Part of what made the conversation so good is that Ruby is unapologetically honest about her personal relationship to the subject. Since it’s one I’ve been closely associated with for a long time (I was a guest on Ruby’s “Women Without Kids” podcast late last year), there was a lot of ground to cover. But there was one area we didn’t really wander into that I wanted to try to tease apart here. This area can be found at the (pardon me) intersection of the childless-by-choice issue and the even more fraught issue known, for lack of a better term, as the whole gender thing.
I’m often asked why I’m so captivated by the effects of the new gender movement. The short answer is, How can anyone not be? In the pantheon of grand psychosocial displacement events, I can’t think of a richer and more labyrinthine tapestry than this one. The longer explanation is too long to go into here, but by way of isolating one particular segment of that explanation, I’ll say this: when I see the way many gender-dysphoric young people can get maniacally focused on transitioning, often to the exclusion of just about everything else, there’s a piece of me that understands on a visceral level where they’re coming from.
That is to say, I get how personal pain can lead to a life of obsessive confirmation bias.
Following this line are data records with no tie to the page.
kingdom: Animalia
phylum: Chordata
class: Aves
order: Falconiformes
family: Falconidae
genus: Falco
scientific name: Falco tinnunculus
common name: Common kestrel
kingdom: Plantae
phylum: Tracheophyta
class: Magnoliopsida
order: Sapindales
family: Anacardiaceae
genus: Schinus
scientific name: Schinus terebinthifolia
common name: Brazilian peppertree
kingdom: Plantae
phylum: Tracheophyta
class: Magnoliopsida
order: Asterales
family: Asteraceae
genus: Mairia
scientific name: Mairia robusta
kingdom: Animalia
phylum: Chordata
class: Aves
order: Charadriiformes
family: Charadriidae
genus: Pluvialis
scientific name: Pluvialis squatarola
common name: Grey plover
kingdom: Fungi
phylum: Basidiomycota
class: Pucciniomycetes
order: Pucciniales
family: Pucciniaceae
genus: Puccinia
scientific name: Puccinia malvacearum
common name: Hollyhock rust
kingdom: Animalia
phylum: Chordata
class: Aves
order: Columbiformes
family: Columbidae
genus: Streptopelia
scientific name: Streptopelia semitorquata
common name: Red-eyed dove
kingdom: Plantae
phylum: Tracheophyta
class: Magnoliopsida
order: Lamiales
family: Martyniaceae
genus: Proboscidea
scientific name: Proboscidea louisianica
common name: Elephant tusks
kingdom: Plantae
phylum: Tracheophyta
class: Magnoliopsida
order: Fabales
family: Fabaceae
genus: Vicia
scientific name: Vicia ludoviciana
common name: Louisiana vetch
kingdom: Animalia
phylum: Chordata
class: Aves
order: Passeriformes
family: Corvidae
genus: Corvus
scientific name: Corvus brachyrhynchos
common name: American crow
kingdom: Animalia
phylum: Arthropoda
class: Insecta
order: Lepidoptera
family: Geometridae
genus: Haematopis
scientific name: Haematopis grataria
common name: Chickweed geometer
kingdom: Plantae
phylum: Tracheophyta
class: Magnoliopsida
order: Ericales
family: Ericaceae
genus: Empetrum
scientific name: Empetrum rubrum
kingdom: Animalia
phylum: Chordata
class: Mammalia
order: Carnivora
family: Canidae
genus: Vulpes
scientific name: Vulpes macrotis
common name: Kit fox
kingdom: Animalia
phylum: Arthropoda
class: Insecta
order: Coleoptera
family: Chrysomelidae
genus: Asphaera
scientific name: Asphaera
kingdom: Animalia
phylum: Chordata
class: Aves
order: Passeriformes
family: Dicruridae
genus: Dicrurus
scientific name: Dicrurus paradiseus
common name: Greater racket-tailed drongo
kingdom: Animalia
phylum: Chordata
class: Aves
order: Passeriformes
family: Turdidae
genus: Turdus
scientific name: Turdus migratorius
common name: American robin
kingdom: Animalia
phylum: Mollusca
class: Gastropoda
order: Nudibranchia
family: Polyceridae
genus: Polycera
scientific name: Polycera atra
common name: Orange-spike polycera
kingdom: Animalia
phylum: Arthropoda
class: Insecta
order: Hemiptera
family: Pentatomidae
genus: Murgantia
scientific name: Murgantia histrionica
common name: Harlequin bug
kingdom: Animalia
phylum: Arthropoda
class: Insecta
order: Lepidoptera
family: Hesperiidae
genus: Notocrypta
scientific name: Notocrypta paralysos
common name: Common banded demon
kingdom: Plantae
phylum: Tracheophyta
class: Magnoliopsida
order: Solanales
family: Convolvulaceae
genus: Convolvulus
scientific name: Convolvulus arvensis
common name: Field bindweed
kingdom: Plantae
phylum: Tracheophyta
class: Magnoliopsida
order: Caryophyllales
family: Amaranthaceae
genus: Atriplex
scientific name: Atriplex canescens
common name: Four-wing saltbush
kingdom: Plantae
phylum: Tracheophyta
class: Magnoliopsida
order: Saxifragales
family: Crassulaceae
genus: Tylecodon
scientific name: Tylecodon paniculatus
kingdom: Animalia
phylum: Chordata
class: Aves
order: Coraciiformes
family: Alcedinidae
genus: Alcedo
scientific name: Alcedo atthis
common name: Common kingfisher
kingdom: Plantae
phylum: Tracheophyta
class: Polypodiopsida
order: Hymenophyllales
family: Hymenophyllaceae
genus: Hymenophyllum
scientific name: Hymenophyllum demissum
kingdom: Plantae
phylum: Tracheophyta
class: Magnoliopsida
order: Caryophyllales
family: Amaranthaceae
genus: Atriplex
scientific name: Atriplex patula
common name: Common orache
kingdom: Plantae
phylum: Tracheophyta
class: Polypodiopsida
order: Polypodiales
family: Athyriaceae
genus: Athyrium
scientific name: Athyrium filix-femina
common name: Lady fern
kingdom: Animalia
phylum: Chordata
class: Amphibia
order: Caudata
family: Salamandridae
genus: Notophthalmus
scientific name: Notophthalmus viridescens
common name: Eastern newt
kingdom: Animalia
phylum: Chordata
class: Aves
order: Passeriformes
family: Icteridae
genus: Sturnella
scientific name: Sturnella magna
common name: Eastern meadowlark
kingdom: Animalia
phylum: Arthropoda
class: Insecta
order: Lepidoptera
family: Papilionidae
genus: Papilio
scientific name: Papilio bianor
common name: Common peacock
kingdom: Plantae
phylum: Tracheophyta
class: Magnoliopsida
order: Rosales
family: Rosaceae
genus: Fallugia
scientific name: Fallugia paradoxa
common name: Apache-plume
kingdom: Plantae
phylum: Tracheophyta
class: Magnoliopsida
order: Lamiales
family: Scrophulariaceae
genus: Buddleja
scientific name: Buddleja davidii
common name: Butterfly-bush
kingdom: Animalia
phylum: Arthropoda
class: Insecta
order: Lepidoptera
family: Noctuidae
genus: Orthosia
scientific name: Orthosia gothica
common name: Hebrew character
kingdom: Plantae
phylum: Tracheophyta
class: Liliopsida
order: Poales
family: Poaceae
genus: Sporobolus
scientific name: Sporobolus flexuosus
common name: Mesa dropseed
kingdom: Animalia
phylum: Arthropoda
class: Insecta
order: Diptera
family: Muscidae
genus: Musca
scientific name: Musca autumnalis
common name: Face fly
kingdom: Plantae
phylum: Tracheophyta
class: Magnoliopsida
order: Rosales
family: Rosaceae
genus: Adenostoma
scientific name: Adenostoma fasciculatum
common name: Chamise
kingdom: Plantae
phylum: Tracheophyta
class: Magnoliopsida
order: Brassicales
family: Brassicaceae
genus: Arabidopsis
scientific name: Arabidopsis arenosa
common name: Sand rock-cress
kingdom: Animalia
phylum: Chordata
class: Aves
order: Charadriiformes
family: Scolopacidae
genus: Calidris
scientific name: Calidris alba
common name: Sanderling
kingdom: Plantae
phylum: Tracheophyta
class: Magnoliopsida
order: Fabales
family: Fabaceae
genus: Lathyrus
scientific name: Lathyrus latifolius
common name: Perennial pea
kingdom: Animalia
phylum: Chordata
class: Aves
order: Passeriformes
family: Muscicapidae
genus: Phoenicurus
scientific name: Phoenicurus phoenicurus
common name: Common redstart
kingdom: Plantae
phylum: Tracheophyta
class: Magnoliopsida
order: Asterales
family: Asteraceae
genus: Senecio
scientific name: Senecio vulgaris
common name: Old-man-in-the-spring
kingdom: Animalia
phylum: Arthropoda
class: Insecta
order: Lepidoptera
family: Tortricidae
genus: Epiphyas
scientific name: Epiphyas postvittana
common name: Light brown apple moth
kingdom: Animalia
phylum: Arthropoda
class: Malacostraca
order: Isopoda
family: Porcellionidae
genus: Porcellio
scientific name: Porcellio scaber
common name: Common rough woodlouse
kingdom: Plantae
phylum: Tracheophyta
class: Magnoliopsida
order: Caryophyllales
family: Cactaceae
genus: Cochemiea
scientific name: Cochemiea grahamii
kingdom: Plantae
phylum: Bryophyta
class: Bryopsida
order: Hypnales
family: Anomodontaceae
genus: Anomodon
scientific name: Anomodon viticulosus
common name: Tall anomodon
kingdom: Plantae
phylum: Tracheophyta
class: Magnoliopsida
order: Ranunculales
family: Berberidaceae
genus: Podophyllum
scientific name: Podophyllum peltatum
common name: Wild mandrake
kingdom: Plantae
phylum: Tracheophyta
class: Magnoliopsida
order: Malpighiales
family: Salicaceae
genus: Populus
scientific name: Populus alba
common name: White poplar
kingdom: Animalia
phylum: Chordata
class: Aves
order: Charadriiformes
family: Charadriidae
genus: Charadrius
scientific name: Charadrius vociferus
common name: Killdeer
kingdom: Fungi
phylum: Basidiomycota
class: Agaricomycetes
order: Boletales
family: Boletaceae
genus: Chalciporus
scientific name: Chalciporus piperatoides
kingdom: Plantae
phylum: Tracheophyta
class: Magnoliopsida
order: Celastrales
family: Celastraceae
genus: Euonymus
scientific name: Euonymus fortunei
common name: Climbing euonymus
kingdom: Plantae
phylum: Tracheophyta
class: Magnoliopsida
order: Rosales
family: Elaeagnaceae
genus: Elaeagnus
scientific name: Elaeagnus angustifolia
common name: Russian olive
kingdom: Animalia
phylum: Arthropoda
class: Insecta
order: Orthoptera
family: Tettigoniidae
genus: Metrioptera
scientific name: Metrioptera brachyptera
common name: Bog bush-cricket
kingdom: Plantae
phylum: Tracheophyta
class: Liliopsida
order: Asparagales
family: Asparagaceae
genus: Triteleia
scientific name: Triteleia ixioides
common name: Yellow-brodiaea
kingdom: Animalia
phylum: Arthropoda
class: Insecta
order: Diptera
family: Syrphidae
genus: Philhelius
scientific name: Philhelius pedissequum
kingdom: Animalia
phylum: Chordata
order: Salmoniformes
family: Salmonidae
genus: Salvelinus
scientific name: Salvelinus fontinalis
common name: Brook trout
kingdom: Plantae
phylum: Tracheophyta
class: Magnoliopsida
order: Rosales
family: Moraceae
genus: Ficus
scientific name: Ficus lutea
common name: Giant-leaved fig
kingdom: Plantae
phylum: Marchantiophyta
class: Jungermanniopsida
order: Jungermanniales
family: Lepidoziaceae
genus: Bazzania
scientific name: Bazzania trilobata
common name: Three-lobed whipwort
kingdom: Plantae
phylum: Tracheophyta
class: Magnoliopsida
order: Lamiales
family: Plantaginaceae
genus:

When it comes to being in a frame of mind in which nothing but the obsessed-upon subject is allowed entry into the brain; when it comes to spending nearly every waking moment searching the internet for stories that echo your own story (and shielding your eyes from those that don’t); when it comes to making a full-time job of showing everyone around you how great your life is because, unlike them, you know how to live authentically and not like some conventional normie Basic—guess what? I get it. That’s because there was once a time in my life when I was so filled with angst about an aspect of my identity that I literally couldn’t think about anything else.